■ **AVAILABLE DATA**:
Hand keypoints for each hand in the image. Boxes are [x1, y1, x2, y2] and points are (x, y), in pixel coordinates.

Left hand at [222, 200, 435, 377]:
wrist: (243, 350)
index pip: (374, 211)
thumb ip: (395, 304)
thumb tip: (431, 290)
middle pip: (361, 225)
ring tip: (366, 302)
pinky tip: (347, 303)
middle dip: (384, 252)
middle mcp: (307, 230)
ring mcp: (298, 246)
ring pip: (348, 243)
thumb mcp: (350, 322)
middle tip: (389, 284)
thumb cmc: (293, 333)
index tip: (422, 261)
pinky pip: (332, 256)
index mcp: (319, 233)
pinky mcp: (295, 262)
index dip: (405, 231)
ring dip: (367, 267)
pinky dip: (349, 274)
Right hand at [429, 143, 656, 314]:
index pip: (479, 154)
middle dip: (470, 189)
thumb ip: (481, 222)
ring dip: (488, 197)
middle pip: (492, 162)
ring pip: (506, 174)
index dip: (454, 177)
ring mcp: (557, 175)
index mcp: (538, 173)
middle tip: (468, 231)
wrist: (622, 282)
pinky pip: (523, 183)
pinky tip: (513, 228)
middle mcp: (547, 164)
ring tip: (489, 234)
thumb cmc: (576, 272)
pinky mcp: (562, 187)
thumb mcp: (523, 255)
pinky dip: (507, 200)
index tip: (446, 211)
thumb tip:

■ **WHAT NEEDS TO BE DONE**:
The lines to show are those in the data above that include "middle".

■ **TASK RESULT**:
middle pip: (361, 225)
middle dip: (384, 252)
middle mcp: (307, 230)
middle tip: (389, 284)
middle dip: (470, 189)
middle pip: (492, 162)
middle tip: (468, 231)
middle mcp: (547, 164)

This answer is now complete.